Making CRIME out of a RIOT Anne Cassidy

The recent riots were grim. It’s awful watching young people (mostly) smash up the place in which they live. Then there are the headlines about feral youth and conscription and long jail sentences. I was a teacher for twenty years and experienced young people pushing the boundaries to see how far they could go. Mostly the adults who were in charge were able to hold and shape those boundaries so that most of the students found a face saving way to comply and get on with life just like the rest of us.

As a writer of crime fiction though the riots interest me in a different way. They concern the teenagers who I write for and about. They are a collective act of crime. Put the two together and I might have a book.

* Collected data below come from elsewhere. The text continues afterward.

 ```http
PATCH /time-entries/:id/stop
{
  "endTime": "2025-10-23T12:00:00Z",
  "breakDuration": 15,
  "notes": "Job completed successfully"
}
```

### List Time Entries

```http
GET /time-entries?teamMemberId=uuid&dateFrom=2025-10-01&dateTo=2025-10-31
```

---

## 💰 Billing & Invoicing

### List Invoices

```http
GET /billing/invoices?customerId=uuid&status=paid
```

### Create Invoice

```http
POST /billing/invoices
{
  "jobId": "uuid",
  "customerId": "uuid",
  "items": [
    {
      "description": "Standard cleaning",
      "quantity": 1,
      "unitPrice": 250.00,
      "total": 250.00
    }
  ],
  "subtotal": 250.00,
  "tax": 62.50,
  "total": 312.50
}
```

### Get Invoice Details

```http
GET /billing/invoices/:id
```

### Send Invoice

Every crime situation reported in the newspapers is a potential plot. The question is how to actually use the material. Here is the problem. A story about disenchanted youth going out and rioting isn’t enough to make a book work – at least as the story stands.

So the first thing a writer needs is a main character. There’s the boy who was doubly robbed and beaten on Barking station; there’s any one of the photographic images of looters, caught in a moment of self satisfaction; there’s the girl who jumped from the burning building.

Or, as a writer, maybe I’m more interested in the girlfriend of a boy who is involved. Or possibly the boy who is pulled along by the crowd as a laugh and ends up throwing a torch into a building. Or the girl who goes out in Croydon along with her mates to loot and is never seen again.

Then there is the shape of the book. It can’t run chronologically because there would be no suspense. A riot starts; it finishes; end of story. Maybe the book starts the morning after. Waking up with a sore head and not quite remembering what happened the night before. Maybe there’s a bloodied knife in among the main character’s possessions. Or possibly the best friend of the missing girl is phoning round to see where she is. Or the story starts as one young man is led down to the cells to start a long prison sentence and the book goes back and forth between his prison days and the night of the riot. Is he guilty? We won’t know until the end of the book.

I seem like a vulture tearing away at the entrails of this appalling episode. Or maybe I’m just a writer trying to go inside the events and find some individual stories.

1 comment:

  1. Yes, indeed, Anne a terrible situation, but there are NO situations: wars, famines, deaths, tragedies, which aren't some sort of grist to the novelist's mill. Will look forward to your eventual story!